Peut-on, dans ces conditions, parler de miracle économique du second Empire ? L'idée ne semble pas incongrue si l'on valorise ce mouvement étonnant qui a permis en quelques années, alors qu'on avait atermoyé si longtemps, de construire l'infrastructure ferroviaire d'un marché français enfin unifié, et cela grâce à de nouvelles pratiques financières, qui permirent à l'État de dépenser moins que les régimes antérieurs. Miracle encore quand l'on considère qu'une nation dont la production de fonte ne représentait que 20% de celle de l'Angleterre ne fut pas écrasée par le traité de libre-échange de 1860.
L'euphorie fut toutefois de courte durée et l'économie impériale ne parvint pas à faire souche, pas plus que la famille des Bonaparte. Le "bond en avant" de la modernisation eut bien lieu. Il ne fut toutefois ni assez profond, ni assez cohérent pour éviter le lent déclassement de la puissance économique française à la fin du XIXème siècle.

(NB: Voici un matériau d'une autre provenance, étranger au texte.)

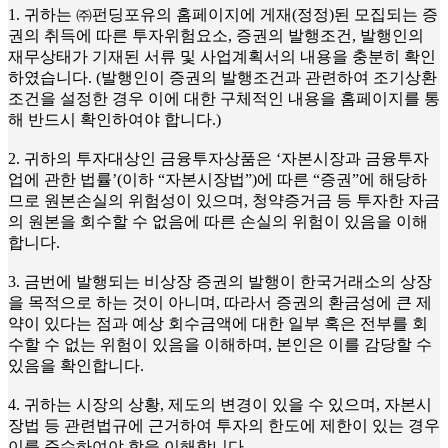
1. 귀하는 ㈜펀딩포유의 홈페이지에 게재(정정)된 모집되는 증
권의 취득에 따른 투자위험요소, 증권의 발행조건, 발행인의
재무상태가 기재된 서류 및 사업계획서의 내용을 충분히 확인
하였습니다. (발행인이 증권의 발행조건과 관련하여 조기상환
조건을 설정한 경우 이에 대한 구체적인 내용을 홈페이지를 통
해 반드시 확인하여야 합니다.)
2. 귀하의 투자대상인 금융투자상품은 ‘자본시장과 금융투자
업에 관한 법률’(이하 “자본시장법”)에 따른 “증권”에 해당하
므로 원본손실의 위험성이 있으며, 청약증거금 등 투자한 자금
의 원본을 회수할 수 없음에 따른 손실의 위험이 있음을 이해
합니다.
3. 금번에 발행되는 비상장 증권의 발행이 한국거래소의 상장
을 목적으로 하는 것이 아니며, 따라서 증권의 환금성에 큰 제
약이 있다는 점과 예상 회수금액에 대한 일부 혹은 전부를 회
수할 수 없는 위험이 있음을 이해하며, 본인은 이를 감당할 수
있음을 확인합니다.
4. 귀하는 시장의 상황, 제도의 변경이 있을 수 있으며, 자본시
장법 등 관련법규에 근거하여 투자의 한도에 제한이 있는 경우
이를 준수하여야 함을 이해합니다.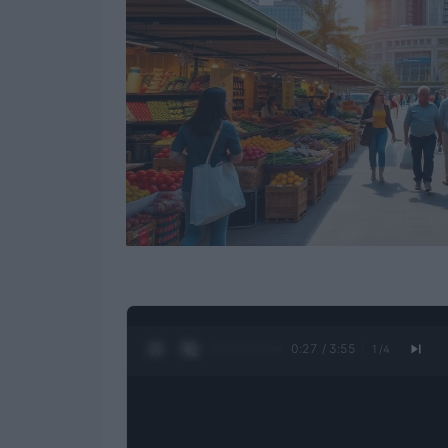
0:28 / 3:55
1
/
4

Article de Francis Démier, professeur à l'université de Paris-X-Nanterre et à l'Institut d'études politiques de Paris paru dans le numéro 211 de la revue L'Histoire.

A lire :

J. Wolff, Napoléon III face à la crise économique de 1857-1858 dans la Revue du Souvenir Napoléonien, 1997.

Notes

[1] En 1857, des quarante-deux sociétés exploitant des lignes de chemins de fer qui existaient au moment où Louis Napoléon arriva au pouvoir, il ne restait que six grandes compagnies (Nord, Orléans, Midi, Est, Ouest, PLM), régnant chacune sur une région. L'État leur accorda des baux d'exploitation de quatre-vingt-dix-neuf ans, ce qui facilitait l'amortissement des investissements et rendait les entreprises ferroviaires plus rentables.

[2] L'enrichissement de la France du second Empire peut se mesurer de multiples façons. Le nombre des livrets de caisses d'épargne est passé de 742 840 à 2 079 140. La circulation fiduciaire, de 250 millions de francs, a atteint 1,354 milliard de francs. Les réserves de la Banque de France ont crû de 123 millions à 1,190 milliard.

[3] Toujours à court d'argent, n'ayant pas obtenu l'autorisation d'augmenter son capital, le Crédit Mobilier subit une grave crise en 1866-1867. La Banque de France n'accepta de sauver l'établissement qu'après avoir obtenu la démission des Pereire.